Volcker has come to be so highly regarded by many influential participants in financial markets here and abroad, and by officials in other countries, that there were warnings that replacing him could add to uncertainties in the markets and boost interest rates. Moreover, the warnings ran, dumping Volcker could upset some of the delicate negotiations over how to prevent international loan defaults by nations such as Mexico and Brazil.
President Carter named Volcker to replace G. William Miller--who became secretary of the treasury--in part because he needed a man with impeccable credentials who could calm jittery financial markets. In a sense, Reagan found himself in a similar situation.
Today, the U.S. dollar is as strong as it was weak in 1979. But the debt situation in some developing nations is potentially a greater problem than a weak dollar. Domestically, interest rates are unusually high relative to inflation, and many economists say they believe that any sustained increase in them could abort the recovery in 1984.
But the other major economic problem of 1979, inflation, has been reduced substantially.
Volcker, a pragmatic economist and astute politician, has helped restore the Federal Reserve's credibility as an institution devoted to keeping inflation in check. Although the 19-member Federal Open Market Committee sets policy for the Fed, Volcker has been an effective leader in that collegial group, achieving a policy consensus with few dissents.

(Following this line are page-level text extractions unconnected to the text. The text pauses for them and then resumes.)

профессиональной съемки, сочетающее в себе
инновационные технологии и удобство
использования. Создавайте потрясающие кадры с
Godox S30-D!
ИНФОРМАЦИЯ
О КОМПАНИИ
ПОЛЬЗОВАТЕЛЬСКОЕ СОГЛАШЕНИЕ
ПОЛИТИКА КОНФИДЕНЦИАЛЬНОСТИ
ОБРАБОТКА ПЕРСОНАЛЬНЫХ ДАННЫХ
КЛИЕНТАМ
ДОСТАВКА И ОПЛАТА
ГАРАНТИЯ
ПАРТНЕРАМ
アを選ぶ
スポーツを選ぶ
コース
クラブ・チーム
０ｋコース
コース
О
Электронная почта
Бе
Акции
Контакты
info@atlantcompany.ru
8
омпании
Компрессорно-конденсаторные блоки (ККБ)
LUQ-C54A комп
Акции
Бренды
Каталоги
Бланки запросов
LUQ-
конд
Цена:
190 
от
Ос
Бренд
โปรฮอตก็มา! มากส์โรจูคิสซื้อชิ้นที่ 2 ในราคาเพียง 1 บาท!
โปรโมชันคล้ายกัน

The Fed chairman also has proved an effective advocate for the bank's policies, whether in dealing with financial market participants or testifying before Congress.

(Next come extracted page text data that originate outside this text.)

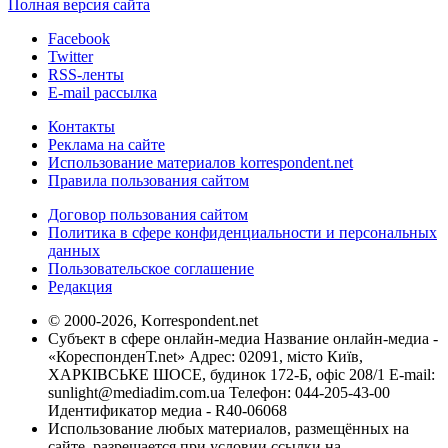
Полная версия сайта
Facebook
Twitter
RSS-ленты
E-mail рассылка
Контакты
Реклама на сайте
Использование материалов korrespondent.net
Правила пользования сайтом
Договор пользования сайтом
Политика в сфере конфиденциальности и персональных
данных
Пользовательское соглашение
Редакция
© 2000-2026, Korrespondent.net
Субъект в сфере онлайн-медиа Название онлайн-медиа -
«КореспонденТ.net» Адрес: 02091, місто Київ,
ХАРКІВСЬКЕ ШОСЕ, будинок 172-Б, офіс 208/1 E-mail:
sunlight@mediadim.com.ua
Телефон: 044-205-43-00
Идентификатор медиа - R40-06068
Использование любых материалов, размещённых на
сайте, разрешается при условии ссылки на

But his crowning policy achievement has to be his embrace of a monetarist approach in October, 1979, only two months after he moved from the presidency of the New York Federal Reserve Bank to become Fed chairman.
The Fed had been setting targets for growth of the money supply for several years. Operationally, it tried to hit the target by manipulating certain short-term interest rates. Whenever rates rose, the Fed took a lot of political heat.
Volcker and the FOMC changed that by focusing instead on the provision of reserves to banks. Banks must set aside a portion of their deposits in reserves. When the money supply grows, more reserves generally are required. If the Fed does not supply them, interest rates usually rise and money growth slows.
Volcker knew that controlling inflation would require a tight money policy and much higher interest rates. But if the Fed was not directly setting rates, the political flak could be turned aside.
Last year, with the recession still worsening and inflation much lower, Volcker and the FOMC dropped their close, sometimes mechanical pursuit of the money growth targets to seek an economic recovery. The switch in Fed policy and the effects of the long recession helped lower interest rates, set off an explosion in stock prices and, at the end of the year, launched the recovery.
Throughout Volcker's chairmanship, the Fed's job has been made far more difficult by federal budget policies. The Reagan tax cuts, defense spending increases and the drop in inflation have led to very large deficits. Treasury borrowings to finance those deficits are helping to keep interest rates high.
Volcker has advocated more spending cuts, and failing that, higher taxes to reduce the deficits. He is largely at odds with Reagan on the tax side, but then so are some of Reagan's economic advisers.
However, the Fed chairman's economic goals remain similar to those of the president. Volcker wants monetary policy to accommodate an economic recovery that will be strong enough to reduce unemployment but not so strong that it will allow inflation to take off again. Achieving those goals will require a delicate balancing act for monetary policy.